The lone voice of horticultural reason

Dastardly Double-Digging

5-22-1997 — As with trombone, no one is sure who invented double-digging or when; all I can guarantee is that it came before the advent of the rototiller. Why the technique is still commonly espoused in gardening books and magazines when one can readily buy or rent a machine to do the work of preparing gardening soil I thought I’d never know until this past weekend, when I had a small rhododendron bed to prepare and discovered my neighbor’s rototiller was on the blink.

Our deal has always been that I store his machine in my garage all winter, then he uses it one day each spring and I get to use it the rest of the year. But now it’s late Sunday afternoon, the thing will start but not run, the rental places are shutting down and I decide to heck with it, I’ll double-dig. Just in case you are ever faced with a similar situation, here goes:

You start at one end of the garden, about a foot in, your back to the remaining length of the bed, and as deep as the shovel will dig remove the soil along the entire end, moving sideways after each shovel full.
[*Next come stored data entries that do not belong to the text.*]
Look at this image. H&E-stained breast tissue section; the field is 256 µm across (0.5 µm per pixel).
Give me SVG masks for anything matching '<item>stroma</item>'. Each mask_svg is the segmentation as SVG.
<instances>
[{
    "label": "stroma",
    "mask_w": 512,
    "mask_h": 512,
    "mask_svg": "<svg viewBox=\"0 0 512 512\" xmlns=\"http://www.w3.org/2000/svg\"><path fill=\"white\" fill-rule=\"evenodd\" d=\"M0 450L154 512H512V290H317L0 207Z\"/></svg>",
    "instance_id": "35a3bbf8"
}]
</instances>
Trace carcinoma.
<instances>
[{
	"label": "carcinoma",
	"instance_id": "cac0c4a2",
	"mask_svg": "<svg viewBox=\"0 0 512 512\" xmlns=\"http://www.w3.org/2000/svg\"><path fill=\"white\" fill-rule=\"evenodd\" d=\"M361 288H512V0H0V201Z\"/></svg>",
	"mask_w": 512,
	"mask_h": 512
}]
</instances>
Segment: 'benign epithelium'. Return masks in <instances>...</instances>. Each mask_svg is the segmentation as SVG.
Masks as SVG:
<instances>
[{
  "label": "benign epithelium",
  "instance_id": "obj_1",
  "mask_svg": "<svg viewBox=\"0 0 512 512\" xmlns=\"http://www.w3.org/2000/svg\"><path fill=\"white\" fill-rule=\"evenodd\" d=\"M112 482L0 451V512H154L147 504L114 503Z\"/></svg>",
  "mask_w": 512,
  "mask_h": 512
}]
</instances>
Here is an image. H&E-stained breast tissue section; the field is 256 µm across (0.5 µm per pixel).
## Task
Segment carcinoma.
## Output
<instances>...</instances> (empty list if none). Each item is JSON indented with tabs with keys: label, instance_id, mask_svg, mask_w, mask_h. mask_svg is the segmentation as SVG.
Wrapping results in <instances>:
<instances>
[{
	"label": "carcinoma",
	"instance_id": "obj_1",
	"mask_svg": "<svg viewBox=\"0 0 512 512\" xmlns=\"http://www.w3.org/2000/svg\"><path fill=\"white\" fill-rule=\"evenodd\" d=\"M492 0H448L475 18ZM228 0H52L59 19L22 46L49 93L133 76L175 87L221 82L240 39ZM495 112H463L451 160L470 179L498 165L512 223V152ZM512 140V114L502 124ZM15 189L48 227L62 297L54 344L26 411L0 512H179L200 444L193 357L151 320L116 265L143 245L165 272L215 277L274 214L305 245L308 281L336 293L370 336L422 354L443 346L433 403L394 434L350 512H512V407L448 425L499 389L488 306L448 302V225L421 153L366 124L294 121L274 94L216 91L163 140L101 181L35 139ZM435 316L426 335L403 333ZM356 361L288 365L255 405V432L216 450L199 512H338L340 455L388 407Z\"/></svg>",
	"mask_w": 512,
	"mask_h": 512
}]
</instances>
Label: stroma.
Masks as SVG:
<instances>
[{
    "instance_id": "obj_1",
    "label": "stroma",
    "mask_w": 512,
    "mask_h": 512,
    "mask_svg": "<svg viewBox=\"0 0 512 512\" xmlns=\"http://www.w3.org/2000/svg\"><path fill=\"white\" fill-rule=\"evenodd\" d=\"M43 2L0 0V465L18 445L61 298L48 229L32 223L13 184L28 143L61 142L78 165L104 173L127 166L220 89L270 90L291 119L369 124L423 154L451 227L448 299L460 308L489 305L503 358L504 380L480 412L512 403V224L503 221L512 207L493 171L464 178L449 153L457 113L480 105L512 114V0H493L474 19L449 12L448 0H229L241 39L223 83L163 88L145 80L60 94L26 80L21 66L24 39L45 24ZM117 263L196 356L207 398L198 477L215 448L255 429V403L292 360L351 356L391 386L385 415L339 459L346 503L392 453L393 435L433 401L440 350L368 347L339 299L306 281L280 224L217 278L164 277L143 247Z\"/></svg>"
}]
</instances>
Throw it on a tarp. You have now dug out an area measuring one foot by the width of the bed; the first row, so to speak. Now with the shovel you turn over and bust up the soil that was underneath the soil you just removed. Next take a step straight back and dig up the top layer of the “second row”, tossing this soil a foot to replace the soil you threw on the tarp. Then bust up the soil underneath, take a step back, etc. In other words, you’re simply shuffling the top eight inches of soil one foot over for the whole length of the bed, while turning over the soil underneath it each time it appears. At the end, you take the soil from the tarp – your first row – and use it as the top layer in the last row.
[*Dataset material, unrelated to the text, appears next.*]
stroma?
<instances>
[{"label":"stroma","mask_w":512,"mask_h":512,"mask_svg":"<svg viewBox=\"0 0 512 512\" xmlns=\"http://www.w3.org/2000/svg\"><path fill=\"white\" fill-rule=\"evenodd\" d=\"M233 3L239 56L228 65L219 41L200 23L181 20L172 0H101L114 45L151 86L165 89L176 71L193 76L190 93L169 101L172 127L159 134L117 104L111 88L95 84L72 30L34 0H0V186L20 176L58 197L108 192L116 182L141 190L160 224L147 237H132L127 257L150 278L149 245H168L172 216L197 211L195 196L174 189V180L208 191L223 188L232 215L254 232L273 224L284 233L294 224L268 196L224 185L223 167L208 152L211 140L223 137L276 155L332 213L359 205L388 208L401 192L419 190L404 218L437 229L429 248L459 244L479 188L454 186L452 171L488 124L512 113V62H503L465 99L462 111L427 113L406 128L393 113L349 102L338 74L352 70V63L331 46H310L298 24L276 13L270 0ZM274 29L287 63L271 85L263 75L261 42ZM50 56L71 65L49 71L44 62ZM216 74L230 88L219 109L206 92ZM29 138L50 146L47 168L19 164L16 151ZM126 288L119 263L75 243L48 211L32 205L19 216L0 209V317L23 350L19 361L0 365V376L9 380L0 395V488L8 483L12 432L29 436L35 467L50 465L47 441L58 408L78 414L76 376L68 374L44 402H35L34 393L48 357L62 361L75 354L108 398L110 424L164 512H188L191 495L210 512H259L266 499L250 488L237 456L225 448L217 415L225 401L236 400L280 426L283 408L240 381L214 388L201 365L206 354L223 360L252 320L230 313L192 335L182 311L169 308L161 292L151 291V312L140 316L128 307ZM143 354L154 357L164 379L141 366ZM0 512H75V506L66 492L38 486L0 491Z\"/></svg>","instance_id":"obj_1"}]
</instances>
It doesn’t even look that good on paper. The soil you’re dealing with at the second layer is almost always junk, and no amount of digging and chopping and slicing is ever going to break it down so it would sift through your fingers. To add copious amounts of organic matter or, heaven help you, sharp sand and get it to mix in deeply and thoroughly using nothing more than a shovel is possible only if you take forever. Much better, and ultimately quicker, to shovel off all the topsoil then rototill the heck out of what’s underneath, adding organic matter and sand. Then shovel the topsoil back on and give it a second pass with the tiller, as described last week, unless the bed is very small and you need the workout double-digging will force upon you.

If you rent a rototiller and are creating a large bed in an area with gravel or clay, rent a big one-eight horsepower and very heavy. Large rental shops usually rent much bigger tillers than hardware stores that rent on the side. If you’re handy with tools, you can usually remove altogether the adjustable skid bar that limits depth, plus change the throttle cable length setting and dicker with the carburetor until that lumbering unit runs screaming hot with tines spinning like mad. Rather than the advertised eight-inch tilling depth, lean on it and you’re down twelve inches, easy. Wear safety glasses and don’t worry about rocks-it’ll split ’em. A big advantage over owning: nothing tills deeper than a rental rototiller.

What exactly is Ph? I’m certain I have no idea. It may possibly be related to science, forever a perfectly alien concept to me. During my science classes at Minnetonka I recall learning blues harmonica.

  • Friable loam best.
  • Slightly acid pH 6–6.5.
  • Drainage essential.
  • Worms good.
  • Improving soil in a vegetable garden may bring better results the second and following years than the first.